Authority Backdoor: A Certifiable Backdoor Mechanism for Authoring DNNs
Han Yang 1, Shaofeng Li 1, Tian Dong 2, Xiangyu Xu 1, Guangchi Liu 1, Zhen Ling 1
Published on arXiv
2512.10600
Model Theft
OWASP ML Top 10 — ML05
Model Poisoning
OWASP ML Top 10 — ML10
Key Finding
Protected ResNet-18 on CIFAR-10 maintains 94.13% accuracy for authorized users while dropping to 6.02% for unauthorized users; certifiable robustness suppresses adaptive trigger-recovery to 9.25% (near random chance at 9.47%).
Authority Backdoor
Novel technique introduced
Deep Neural Networks (DNNs), as valuable intellectual property, face unauthorized use.
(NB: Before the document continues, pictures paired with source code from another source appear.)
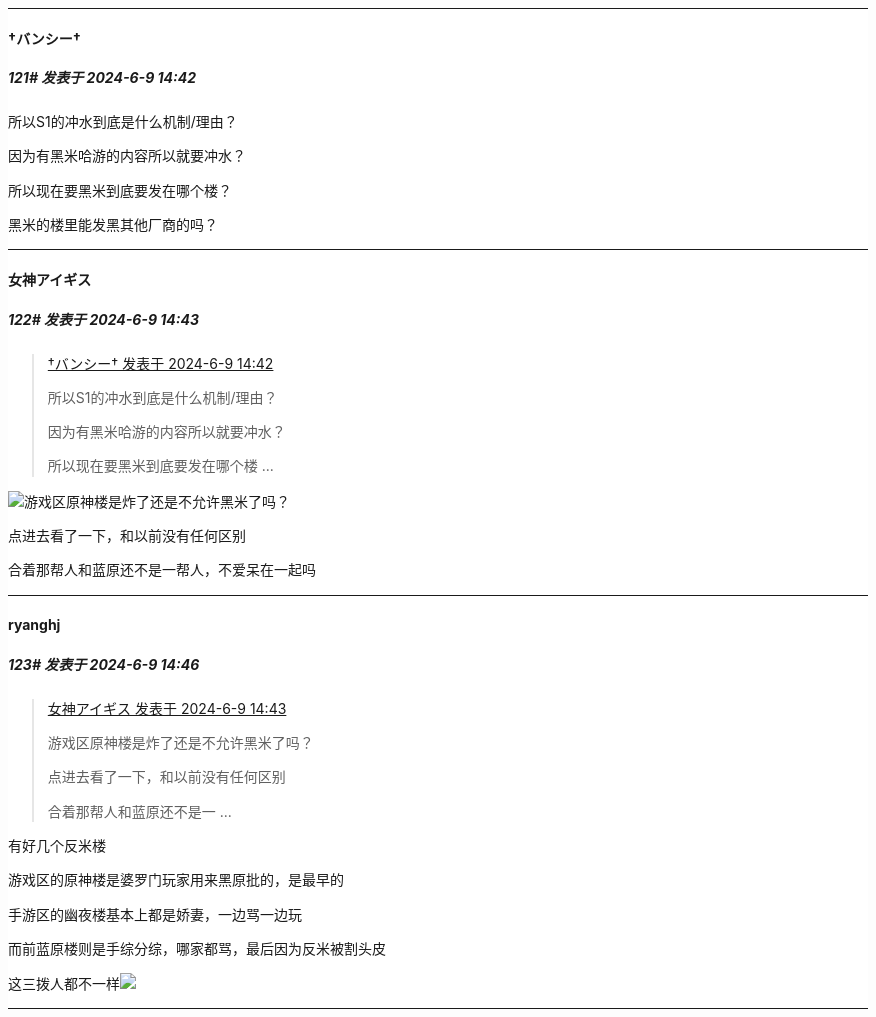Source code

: 
*****

####  †バンシー†  
##### 121#       发表于 2024-6-9 14:42

所以S1的冲水到底是什么机制/理由？

因为有黑米哈游的内容所以就要冲水？

所以现在要黑米到底要发在哪个楼？

黑米的楼里能发黑其他厂商的吗？

*****

####  女神アイギス  
##### 122#       发表于 2024-6-9 14:43

<blockquote><a href="httphttps://bbs.saraba1st.com/2b/forum.php?mod=redirect&amp;goto=findpost&amp;pid=65167279&amp;ptid=2186818" target="_blank">†バンシー† 发表于 2024-6-9 14:42</a>

所以S1的冲水到底是什么机制/理由？

因为有黑米哈游的内容所以就要冲水？

所以现在要黑米到底要发在哪个楼 ...</blockquote>
<img src="https://static.saraba1st.com/image/smiley/face2017/068.png" referrerpolicy="no-referrer">游戏区原神楼是炸了还是不允许黑米了吗？

点进去看了一下，和以前没有任何区别

合着那帮人和蓝原还不是一帮人，不爱呆在一起吗

*****

####  ryanghj  
##### 123#       发表于 2024-6-9 14:46

<blockquote><a href="httphttps://bbs.saraba1st.com/2b/forum.php?mod=redirect&amp;goto=findpost&amp;pid=65167291&amp;ptid=2186818" target="_blank">女神アイギス 发表于 2024-6-9 14:43</a>

游戏区原神楼是炸了还是不允许黑米了吗？

点进去看了一下，和以前没有任何区别

合着那帮人和蓝原还不是一 ...</blockquote>
有好几个反米楼

游戏区的原神楼是婆罗门玩家用来黑原批的，是最早的

手游区的幽夜楼基本上都是娇妻，一边骂一边玩

而前蓝原楼则是手综分综，哪家都骂，最后因为反米被割头皮

这三拨人都不一样<img src="https://static.saraba1st.com/image/smiley/face/141.gif" referrerpolicy="no-referrer">


*****
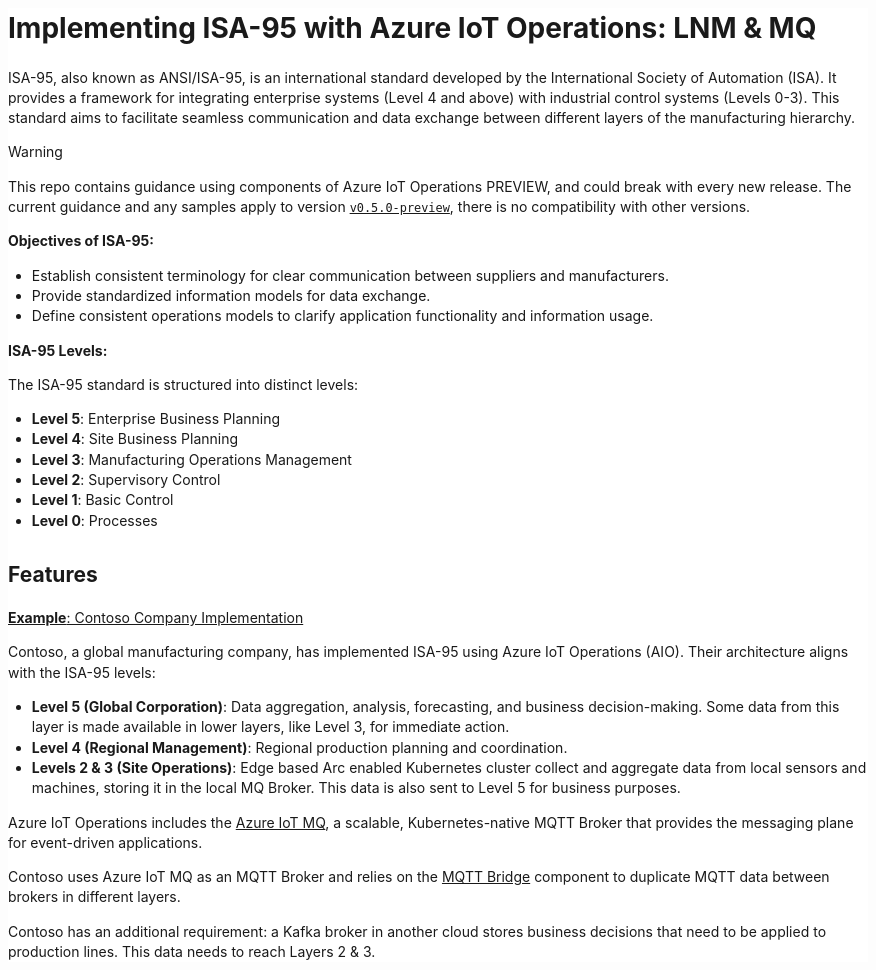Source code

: # Implementing ISA-95 with Azure IoT Operations: LNM & MQ

ISA-95, also known as ANSI/ISA-95, is an international standard developed by the International Society of Automation (ISA). It provides a framework for integrating enterprise systems (Level 4 and above) with industrial control systems (Levels 0-3). This standard aims to facilitate seamless communication and data exchange between different layers of the manufacturing hierarchy.

> [!WARNING]
This repo contains guidance using components of Azure IoT Operations PREVIEW, and could break with every new release. The current guidance and any samples apply to version [`v0.5.0-preview`](https://github.com/Azure/azure-iot-operations/releases/tag/v0.5.0-preview), there is no compatibility with other versions.

**Objectives of ISA-95:**

- Establish consistent terminology for clear communication between suppliers and manufacturers.
- Provide standardized information models for data exchange.
- Define consistent operations models to clarify application functionality and information usage.

**ISA-95 Levels:**

The ISA-95 standard is structured into distinct levels:

- **Level 5**: Enterprise Business Planning
- **Level 4**: Site Business Planning
- **Level 3**: Manufacturing Operations Management
- **Level 2**: Supervisory Control
- **Level 1**: Basic Control
- **Level 0**: Processes

## Features

<u>**Example**: Contoso Company Implementation</u>

Contoso, a global manufacturing company, has implemented ISA-95 using Azure IoT Operations (AIO). Their architecture aligns with the ISA-95 levels:

- **Level 5 (Global Corporation)**: Data aggregation, analysis, forecasting, and business decision-making. Some data from this layer is made available in lower layers, like Level 3, for immediate action.
- **Level 4 (Regional Management)**: Regional production planning and coordination.
- **Levels 2 & 3 (Site Operations)**: Edge based Arc enabled Kubernetes cluster collect and aggregate data from local sensors and machines, storing it in the local MQ Broker. This data is also sent to Level 5 for business purposes.

Azure IoT Operations includes the [Azure IoT MQ](https://learn.microsoft.com/azure/iot-operations/manage-mqtt-connectivity/overview-iot-mq), a scalable, Kubernetes-native MQTT Broker that provides the messaging plane for event-driven applications.

Contoso uses Azure IoT MQ as an MQTT Broker and relies on the [MQTT Bridge](https://learn.microsoft.com/azure/iot-operations/connect-to-cloud/howto-configure-mqtt-bridge) component to duplicate MQTT data between brokers in different layers.

Contoso has an additional requirement: a Kafka broker in another cloud stores business decisions that need to be applied to production lines. This data needs to reach Layers 2 & 3.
Existing protections, such as digital watermarking, are largely passive; they provide only post-hoc ownership verification and cannot actively prevent the illicit use of a stolen model. This work proposes a proactive protection scheme, dubbed ``Authority Backdoor," which embeds access constraints directly into the model. In particular, the scheme utilizes a backdoor learning framework to intrinsically lock a model's utility, such that it performs normally only in the presence of a specific trigger (e.g., a hardware fingerprint). But in its absence, the DNN's performance degrades to be useless. To further enhance the security of the proposed authority scheme, the certifiable robustness is integrated to prevent an adaptive attacker from removing the implanted backdoor. The resulting framework establishes a secure authority mechanism for DNNs, combining access control with certifiable robustness against adversarial attacks. Extensive experiments on diverse architectures and datasets validate the effectiveness and certifiable robustness of the proposed framework.
Key Contributions
- Authority Backdoor scheme that locks DNN utility to a hardware-specific trigger (e.g., TPM/PUF fingerprint), degrading unauthorized performance to random-chance accuracy
- Certifiable robustness integration via randomized smoothing to withstand adaptive trigger-recovery attacks that attempt to bypass the authority mechanism
- Extensive validation across ResNet, VGG, and ViT architectures on CIFAR-10/100, GTSRB, and Tiny ImageNet
🛡️ Threat Analysis
The primary contribution is proactive DNN IP protection against model theft and unauthorized use — an active defense where the model itself enforces access control via a hardware-specific trigger, directly preventing utility for anyone who steals the model.
The technical mechanism is a deliberately embedded backdoor, and a key contribution is certifiable robustness (via randomized smoothing) against adaptive adversaries who try to reverse-engineer or remove the implanted trigger — a direct contribution to backdoor robustness and resilience.